Some ISPs prohibit VPNs on home accounts by filtering ESP traffic. Given that the traffic is encrypted, how are the ISPs able to detect the ESP traffic?

12.2

Suppose that we are using a block cipher in CBC mode and that block i is corrupted in transmission. How many additional blocks will be affected?

This observation is the basis of the cut-and-paste attacks described in [Bellovin 1996]. Read that paper for further details and the reasons that authentication is essential.

12.3

What are the advantages and disadvantages of transport mode? Do you think that the advantages outweigh the disadvantages and extra complexity in ESP that transport mode requires? Read [Ferguson and Schneier 1999] for one view on this question.

12.4

Why must the destination machine be the one that chooses the SPI for an SA?

12.5

RFC 2401 makes a distinction between "hosts" and "security gateways." What is this distinction, and why might it be dismissed as artificial?

12.6

RFC 2406 notes that although the IV is often referred to as being part of the ciphertext, it is not usually encrypted.

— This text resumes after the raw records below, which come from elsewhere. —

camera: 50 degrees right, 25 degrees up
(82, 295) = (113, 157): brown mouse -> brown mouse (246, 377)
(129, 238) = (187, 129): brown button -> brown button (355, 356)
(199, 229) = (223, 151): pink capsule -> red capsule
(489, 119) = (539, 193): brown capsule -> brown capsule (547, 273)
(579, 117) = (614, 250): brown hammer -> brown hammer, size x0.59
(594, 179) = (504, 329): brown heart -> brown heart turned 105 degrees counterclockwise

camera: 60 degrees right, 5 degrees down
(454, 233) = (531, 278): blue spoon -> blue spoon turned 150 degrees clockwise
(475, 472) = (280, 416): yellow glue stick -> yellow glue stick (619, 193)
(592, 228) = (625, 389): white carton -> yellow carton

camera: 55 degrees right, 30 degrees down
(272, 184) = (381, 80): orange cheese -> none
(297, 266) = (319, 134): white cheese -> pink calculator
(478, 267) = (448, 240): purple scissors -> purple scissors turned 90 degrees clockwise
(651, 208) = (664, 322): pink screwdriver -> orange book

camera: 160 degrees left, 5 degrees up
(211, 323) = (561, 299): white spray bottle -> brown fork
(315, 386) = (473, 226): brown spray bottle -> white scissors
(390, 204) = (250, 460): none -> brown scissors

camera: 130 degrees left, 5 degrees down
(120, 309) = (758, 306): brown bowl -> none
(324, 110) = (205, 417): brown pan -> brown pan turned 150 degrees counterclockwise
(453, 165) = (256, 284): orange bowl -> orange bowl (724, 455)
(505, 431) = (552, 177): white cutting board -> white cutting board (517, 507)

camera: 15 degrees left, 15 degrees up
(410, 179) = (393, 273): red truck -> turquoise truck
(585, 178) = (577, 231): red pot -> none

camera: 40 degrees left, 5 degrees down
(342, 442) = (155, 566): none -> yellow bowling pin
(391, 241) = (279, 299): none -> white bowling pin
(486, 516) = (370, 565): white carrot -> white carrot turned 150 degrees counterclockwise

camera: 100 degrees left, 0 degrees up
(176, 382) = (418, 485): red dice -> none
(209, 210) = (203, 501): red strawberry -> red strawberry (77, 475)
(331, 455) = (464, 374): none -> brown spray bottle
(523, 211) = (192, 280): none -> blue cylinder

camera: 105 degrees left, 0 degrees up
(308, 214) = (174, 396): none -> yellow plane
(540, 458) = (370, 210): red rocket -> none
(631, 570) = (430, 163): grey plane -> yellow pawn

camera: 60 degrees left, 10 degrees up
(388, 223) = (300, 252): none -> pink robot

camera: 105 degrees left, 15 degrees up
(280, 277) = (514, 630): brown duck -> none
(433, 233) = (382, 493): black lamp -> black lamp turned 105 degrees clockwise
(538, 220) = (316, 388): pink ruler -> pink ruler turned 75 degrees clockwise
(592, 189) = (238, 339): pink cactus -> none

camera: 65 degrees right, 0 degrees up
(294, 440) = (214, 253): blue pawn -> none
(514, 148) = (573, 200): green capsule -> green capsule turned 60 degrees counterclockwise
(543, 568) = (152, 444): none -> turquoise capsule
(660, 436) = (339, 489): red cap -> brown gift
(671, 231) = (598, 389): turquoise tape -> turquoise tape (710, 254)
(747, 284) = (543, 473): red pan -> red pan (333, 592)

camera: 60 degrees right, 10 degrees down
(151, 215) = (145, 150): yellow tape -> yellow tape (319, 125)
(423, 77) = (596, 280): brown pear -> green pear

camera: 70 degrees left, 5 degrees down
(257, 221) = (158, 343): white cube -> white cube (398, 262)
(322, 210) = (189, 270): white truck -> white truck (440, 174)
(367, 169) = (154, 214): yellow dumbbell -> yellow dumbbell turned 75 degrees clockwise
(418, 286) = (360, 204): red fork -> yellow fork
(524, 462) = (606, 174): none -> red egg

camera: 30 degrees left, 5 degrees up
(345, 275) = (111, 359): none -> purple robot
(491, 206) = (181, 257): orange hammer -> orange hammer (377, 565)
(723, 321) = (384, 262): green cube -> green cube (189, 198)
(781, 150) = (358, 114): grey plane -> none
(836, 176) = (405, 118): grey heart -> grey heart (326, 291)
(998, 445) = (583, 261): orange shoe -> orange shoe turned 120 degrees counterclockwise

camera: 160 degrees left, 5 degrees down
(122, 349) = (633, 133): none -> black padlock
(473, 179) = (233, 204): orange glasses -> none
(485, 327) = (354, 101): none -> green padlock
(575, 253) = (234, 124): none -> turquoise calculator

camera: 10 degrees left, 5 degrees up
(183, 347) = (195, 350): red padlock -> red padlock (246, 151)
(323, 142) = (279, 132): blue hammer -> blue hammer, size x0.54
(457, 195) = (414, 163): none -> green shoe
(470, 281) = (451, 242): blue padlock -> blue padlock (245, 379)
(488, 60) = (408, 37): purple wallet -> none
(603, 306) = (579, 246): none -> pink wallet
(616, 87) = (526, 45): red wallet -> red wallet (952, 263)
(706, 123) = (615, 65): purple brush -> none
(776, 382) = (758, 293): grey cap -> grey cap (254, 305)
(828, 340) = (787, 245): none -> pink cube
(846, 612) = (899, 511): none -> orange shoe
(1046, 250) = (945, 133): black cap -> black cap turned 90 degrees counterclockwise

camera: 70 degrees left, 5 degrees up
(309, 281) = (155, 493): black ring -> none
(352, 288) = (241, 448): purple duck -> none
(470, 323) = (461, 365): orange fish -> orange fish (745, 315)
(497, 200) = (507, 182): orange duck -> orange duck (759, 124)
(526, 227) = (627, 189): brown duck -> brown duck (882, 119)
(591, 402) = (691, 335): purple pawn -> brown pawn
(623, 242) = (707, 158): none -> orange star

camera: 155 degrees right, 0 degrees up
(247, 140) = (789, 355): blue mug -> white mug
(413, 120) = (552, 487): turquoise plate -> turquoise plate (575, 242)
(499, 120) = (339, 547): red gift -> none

Is there any operational reason that the IV for a block cipher in CBC mode couldn't be encrypted? As [Schneier 1996] remarks, although many people worry about sending the IV in the clear, encrypting it protects only the first block, as the subsequent cipher blocks are available to an attacker. Can you think of any reason that encrypting the IV might increase the security of ESP? Hint: Read [Bellovin 1997] to see how predictable fields in the IP/TCP/UDP headers can provide data for a known text attack.